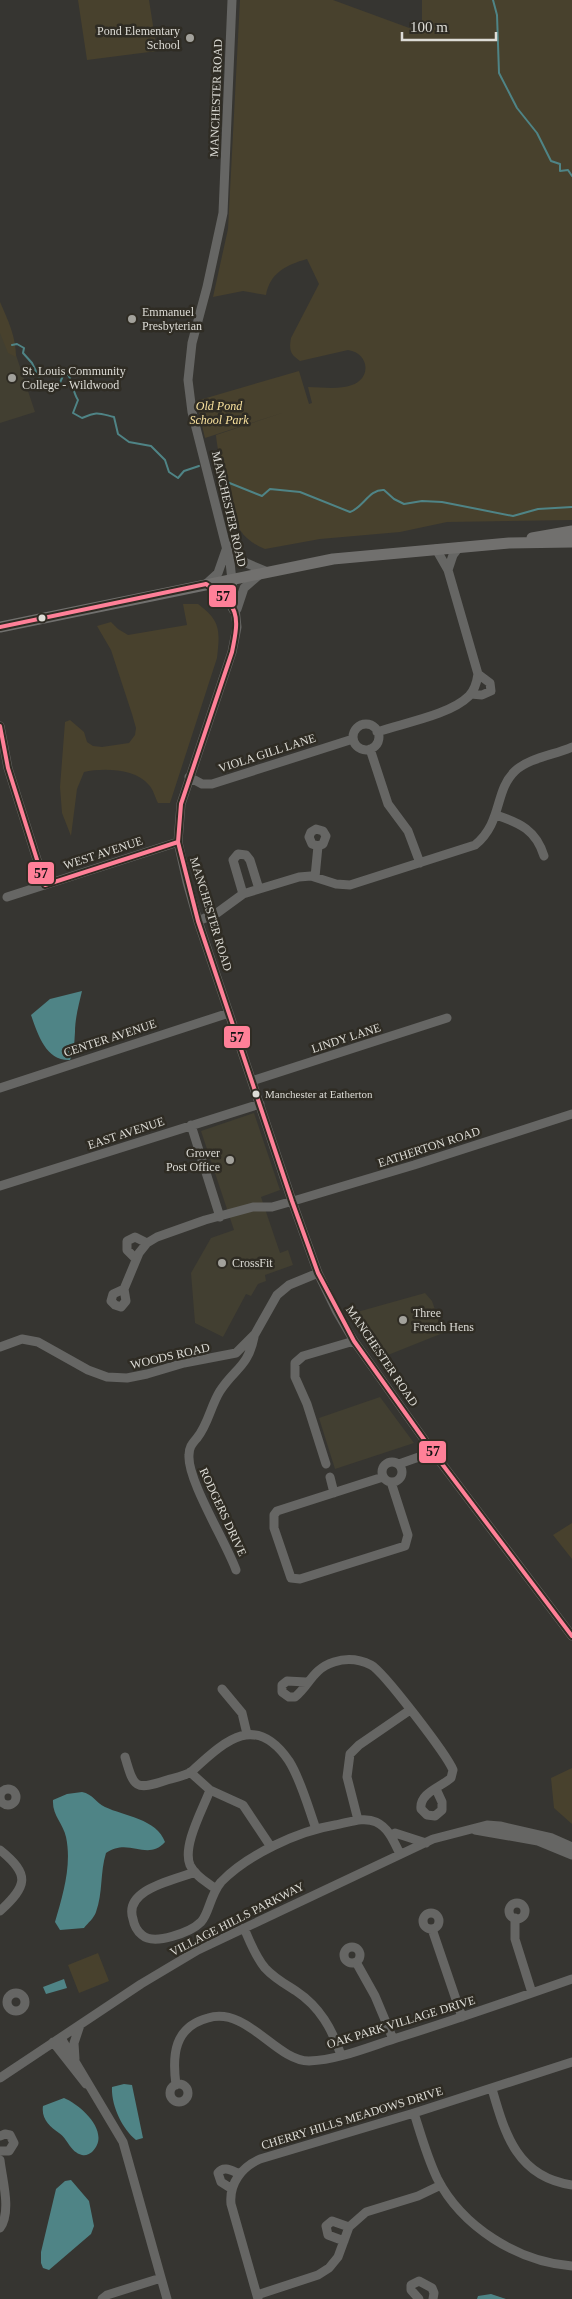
<svg xmlns="http://www.w3.org/2000/svg" width="572" height="2299" font-family="'Times New Roman',serif">
<style>
.built{fill:#423f31}
.green{fill:#48412d}
.water{fill:#4f8486}
.lines{fill:none;stroke-linecap:round;stroke-linejoin:round}
.stream{stroke:#4f8486;stroke-width:2}
.minor{stroke:#666664;stroke-width:9}
.major{stroke:#71706e;stroke-width:11}
.bus-1-casing{stroke:#2f2c24;stroke-width:8}
.bus-1{stroke:#ff8098;stroke-width:4}
.poi-dot{fill:#a3a29c;stroke:#2f2c24;stroke-width:2}
.bus-dot{fill:#dddcd6;stroke:#2f2c24;stroke-width:2}
.labels{text-anchor:middle;stroke-width:5;stroke-linejoin:round;paint-order:stroke}
.bus-label{font-size:11px;fill:#dddcd6;stroke:#2f2c24;text-anchor:start}
.poi-label{font-size:12px;fill:#dddcd6;stroke:#2f2c24;text-anchor:start}
.street-label{font-size:12px;fill:#dddcd6;stroke:#2f2c24}
.park-label{font-size:12px;font-style:italic;fill:#f8e19d;stroke:#2f2c24}
.line-badge{stroke:#2f2c24;stroke-width:2}
.pale-badge-label{font-size:14px;text-anchor:middle;font-weight:bold;fill:#111}
</style>
<rect width="100%" height="100%" fill="#363531"/>
<path class="built" d="M0 307 35 412 0 423Z
M254 1113 280 1190 261 1197 280 1253 288 1250 293 1265 265 1275 266 1281 258 1284 251 1296 246 1294 223 1337 195 1323 191 1273 211 1238 234 1230 201 1131Z
M425 1293 432 1301 443 1333 378 1359 350 1314Z
M380 1397 414 1443 335 1469 319 1418Z"/>
<path class="green" d="M78 0H149L157 51 87 60Z
M240 0H333L412 29 422 22V0H572V520L447 522 400 532 320 539 265 549C255 545 246 539 240 530 232 519 217 451 216 435L285 412 205 438 196 401 299 371 309 404 312 403 308 387C322 387 338 390 352 385 372 378 369 353 348 350L300 361C290 354 289 350 291 338L319 284 307 259C286 265 270 273 266 295L243 291 213 297 228 229Z
M0 302C8 320 16 337 16 357L8 353 0 333Z
M183 604H198C221 621 220 631 217 658L170 803H158C155 797 153 789 149 785 135 768 102 768 84 772L77 789 71 836 62 813 60 787 65 722 70 720 84 732 87 742 93 746 102 747 129 743 135 735 136 728 132 714 111 650 97 626 111 622 118 629 128 635 187 625Z
M572 1523V1559L553 1535Z
M572 1768V1824L554 1808 551 1778Z
M98 1953 109 1981 79 1993 68 1965Z"/>
<path class="water" d="M82 991C79 1004 75 1018 75 1032 74 1044 75 1048 70 1060 46 1061 38 1035 31 1015L50 999Z
M82 1792C93 1794 96 1803 105 1807 124 1816 157 1819 165 1842 147 1862 129 1837 106 1853 100 1872 103 1893 96 1912 94 1918 88 1923 84 1928L60 1930 55 1922C63 1895 72 1865 66 1837 63 1823 52 1815 53 1800L67 1794Z
M64 1979 67 1988 46 1994 43 1987Z
M124 2084 132 2085 143 2138 136 2140C122 2129 111 2105 112 2087Z
M64 2098C81 2105 112 2133 92 2152 89 2154 86 2156 82 2155 70 2152 68 2139 59 2133 50 2127 41 2119 43 2106Z
M71 2180 89 2201 94 2226 91 2234 49 2270 43 2268 41 2263V2252L56 2189 65 2181Z
M491 2294 506 2299H477L478 2296Z"/>
<g class="lines">
<path class="stream" d="M493 0 497 15 499 73 517 108 537 133 551 161 560 164V171L568 170 572 176
M12 345 17 344 24 348 23 353 32 363 45 390 59 385 65 371C73 377 72 392 78 400L73 413 82 418C98 411 98 413 114 417L118 434 129 442 151 446 165 460 169 472 178 478 184 471 199 466
M222 480 262 496 270 489 300 492 350 512C363 508 369 489 384 490L394 499 404 504 422 501 442 502 513 516 538 509 572 507"/>
<path class="minor" d="M232 0 223 213 207 287 192 343 188 380 192 412 230 562 237 627 232 652 181 804 178 842 187 882 198 921 292 1201 318 1273 337 1312 354 1341 433 1452 572 1636
M227 545 244 562 265 571
M226 550 218 573 206 584 226 597 234 611
M448 570 453 555 459 547
M237 609 244 588 259 575
M471 694 482 695 491 691 490 683 478 674
M353 737a13 13 0 1 1 26 0a13 13 0 1 1-26 0Z
M0 726 8 768 45 885
M377 732C403 723 450 715 469 696 474 691 477 681 478 674L448 570 436 549
M370 749 388 804 408 831 420 863
M189 777 202 784H212L353 739
M496 815C520 823 536 830 544 856
M315 877 318 846 312 844 309 837 311 832 316 829 323 831 326 836 323 844 318 846
M243 894 233 860 238 854 246 855 250 860 259 889
M7 897 178 842
M198 921 217 913 243 894 299 877 311 876 336 884 350 885 475 845C503 822 494 791 515 771 529 758 554 755 572 747
M252 1081 447 1018
M0 1088 229 1013
M191 1125 220 1217
M0 1186 260 1104
M136 1259 127 1250V1241L135 1237 147 1243
M124 1289 126 1301 121 1307 115 1305 111 1301 113 1294 124 1289 139 1253 147 1243 157 1237 205 1220 253 1207H272L300 1199 414 1165 572 1114
M0 1347 22 1339 38 1342 88 1370 107 1377 127 1378 147 1374 184 1363 236 1353 255 1334 277 1295 289 1285 318 1273
M382 1472a10 10 0 1 1 20 0a10 10 0 1 1-20 0Z
M326 1464 307 1404 295 1377V1363L303 1356 354 1341
M399 1464 433 1452
M330 1477 334 1493
M383 1477 277 1511 274 1515V1528L291 1578 300 1579 405 1546 408 1535 391 1482
M236 1570C226 1542 187 1480 189 1455 189 1447 192 1444 197 1438 208 1425 211 1405 220 1391 235 1368 248 1367 254 1337
M306 1682 287 1681 282 1685V1692L289 1697H295C310 1685 312 1669 334 1662 346 1658 359 1659 371 1665 383 1671 447 1755 453 1770L451 1778C441 1787 419 1793 421 1809L427 1815 435 1816 442 1810V1802L436 1789
M222 1689 242 1713 247 1734
M125 1757C134 1788 135 1791 167 1780 174 1778 186 1776 192 1771 224 1742 255 1711 289 1761 301 1780 308 1807 316 1829
M190 1772 210 1790 243 1805 271 1847
M0 1797a8 8 0 1 1 16 0a8 8 0 1 1-16 0Z
M210 1790C203 1809 182 1846 190 1865 195 1876 208 1883 216 1889
M358 1820 347 1777 350 1754 359 1745 410 1710
M475 1830 538 1841 572 1855
M395 1833 426 1843
M0 1850C31 1875 27 1886 0 1911
M195 1872C175 1880 123 1889 133 1919 134 1925 137 1931 142 1935 154 1946 191 1932 201 1922 209 1914 210 1895 221 1882 247 1855 298 1831 335 1825 348 1823 363 1816 376 1822 389 1828 394 1842 400 1854
M509 1911a8 8 0 1 1 16 0a8 8 0 1 1-16 0Z
M423 1921a8 8 0 1 1 16 0a8 8 0 1 1-16 0Z
M515 1918V1939L532 1993
M244 1928C250 1942 255 1956 265 1968 274 1978 285 1984 296 1991 320 2007 332 2029 341 2055
M432 1929 462 2017
M344 1955a8 8 0 1 1 16 0a8 8 0 1 1-16 0Z
M356 1962 375 1996 393 2039
M7 2002a9 9 0 1 1 18 0a9 9 0 1 1-18 0Z
M61 2038 123 2142 167 2299
M53 2042 86 2084
M75 2059 74 2043 80 2025
M0 2078 141 1984 198 1950 433 1839 487 1825 500 1826 552 1838 572 1847
M170 2093a9 9 0 1 1 18 0a9 9 0 1 1-18 0Z
M176 2085C172 2055 174 2027 208 2018 247 2006 276 2061 309 2061 339 2060 371 2046 400 2037 458 2019 515 1999 572 1979
M492 2089C505 2134 517 2177 572 2185
M414 2113C421 2135 427 2157 437 2178 462 2227 518 2262 572 2266
M0 2136 5 2134 10 2135 14 2143 9 2151H0
M0 2160C2 2179 12 2211 0 2228
M232 2189 221 2182 218 2173C224 2165 232 2171 240 2174
M344 2241 328 2235 326 2226 332 2221 349 2227
M257 2295 318 2275 329 2268 338 2257 349 2227 366 2212 418 2196 441 2185
M102 2299 107 2295 161 2278
M258 2299 231 2204C229 2183 242 2167 260 2159L414 2113 572 2062
M419 2299 411 2290V2285L419 2281 432 2288 434 2293 433 2299"/>
<path class="major" d="M532 538 572 531
M0 627 333 559 509 543 572 542"/>
<defs>
<path id="bus-1" d="M0 627 206 584C239 606 240 614 232 652L181 804 178 842 198 921 292 1201 318 1273 354 1341 433 1452 572 1636
M0 726 8 768 45 885 178 842"/>
</defs>
<use href="#bus-1" class="bus-1-casing"/>
<use href="#bus-1" class="bus-1"/>
</g>
<g class="poi-dot">
<circle cx="190" cy="38" r="5"/>
<circle cx="132" cy="319" r="5"/>
<circle cx="12" cy="378" r="5"/>
<circle cx="230" cy="1160" r="5"/>
<circle cx="222" cy="1263" r="5"/>
<circle cx="403" cy="1320" r="5"/>
</g>
<g class="bus-dot">
<circle cx="42" cy="618" r="4.5"/>
<circle cx="256" cy="1094" r="4.5"/>
</g>
<g class="labels">
<g class="bus-label">
<text x="265" y="1098">Manchester at Eatherton</text>
</g>
<g class="poi-label">
<text x="180" y="35" text-anchor="end">Pond Elementary<tspan x="180" dy="14">School</tspan></text>
<text x="142" y="316">Emmanuel<tspan x="142" dy="14">Presbyterian</tspan></text>
<text x="22" y="375">St. Louis Community<tspan x="22" dy="14">College - Wildwood</tspan></text>
<text x="220" y="1157" text-anchor="end">Grover<tspan x="220" dy="14">Post Office</tspan></text>
<text x="232" y="1267">CrossFit</text>
<text x="413" y="1317">Three<tspan x="413" dy="14">French Hens</tspan></text>
</g>
<g class="street-label">
<text transform="translate(216 98) rotate(-88)" y="4">MANCHESTER ROAD</text>
<text transform="translate(229 509) rotate(77)" y="4">MANCHESTER ROAD</text>
<text transform="translate(267 753) rotate(-18)" y="4">VIOLA GILL LANE</text>
<text transform="translate(103 853) rotate(-18)" y="4">WEST AVENUE</text>
<text transform="translate(211 914) rotate(73)" y="4">MANCHESTER ROAD</text>
<text transform="translate(110 1038) rotate(-18)" y="4">CENTER AVENUE</text>
<text transform="translate(346 1038) rotate(-18)" y="4">LINDY LANE</text>
<text transform="translate(126 1133) rotate(-18)" y="4">EAST AVENUE</text>
<text transform="translate(429 1147) rotate(-18)" y="4">EATHERTON ROAD</text>
<text transform="translate(170 1356) rotate(-13)" y="4">WOODS ROAD</text>
<text transform="translate(382 1356) rotate(56)" y="4">MANCHESTER ROAD</text>
<text transform="translate(223 1512) rotate(65)" y="4">RODGERS DRIVE</text>
<text transform="translate(237 1919) rotate(-27)" y="4">VILLAGE HILLS PARKWAY</text>
<text transform="translate(401 2022) rotate(-17)" y="4">OAK PARK VILLAGE DRIVE</text>
<text transform="translate(352 2118) rotate(-17)" y="4">CHERRY HILLS MEADOWS DRIVE</text>
</g>
<g class="park-label">
<text x="219" y="410">Old Pond<tspan x="219" dy="14">School Park</tspan></text>
</g>
</g>
<g class="line-badge">
<rect x="208" y="584" width="29" height="24" rx="5" fill="#ff8098"/>
<rect x="27" y="861" width="28" height="24" rx="5" fill="#ff8098"/>
<rect x="223" y="1025" width="28" height="24" rx="5" fill="#ff8098"/>
<rect x="418" y="1440" width="29" height="24" rx="5" fill="#ff8098"/>
</g>
<g class="pale-badge-label">
<text x="223" y="601">57</text>
<text x="41" y="878">57</text>
<text x="237" y="1042">57</text>
<text x="433" y="1456">57</text>
</g>
<path d="M402 32v8h94v-8" fill="none" stroke="#dddcd6" stroke-width="2.5"/>
<text x="410" y="32" font-size="15" fill="#dddcd6" stroke="#2f2c24" stroke-width="4" paint-order="stroke">100 m</text>
</svg>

■ **Task objective**: In the listing above, find the line with "M170 2093a9 9 0 1 1 18 0a9 9 0 1 1-18 0Z" and the line with "538 572 531", then print exactly those lines and every line between them.

■ **The answer**:
M170 2093a9 9 0 1 1 18 0a9 9 0 1 1-18 0Z
M176 2085C172 2055 174 2027 208 2018 247 2006 276 2061 309 2061 339 2060 371 2046 400 2037 458 2019 515 1999 572 1979
M492 2089C505 2134 517 2177 572 2185
M414 2113C421 2135 427 2157 437 2178 462 2227 518 2262 572 2266
M0 2136 5 2134 10 2135 14 2143 9 2151H0
M0 2160C2 2179 12 2211 0 2228
M232 2189 221 2182 218 2173C224 2165 232 2171 240 2174
M344 2241 328 2235 326 2226 332 2221 349 2227
M257 2295 318 2275 329 2268 338 2257 349 2227 366 2212 418 2196 441 2185
M102 2299 107 2295 161 2278
M258 2299 231 2204C229 2183 242 2167 260 2159L414 2113 572 2062
M419 2299 411 2290V2285L419 2281 432 2288 434 2293 433 2299"/>
<path class="major" d="M532 538 572 531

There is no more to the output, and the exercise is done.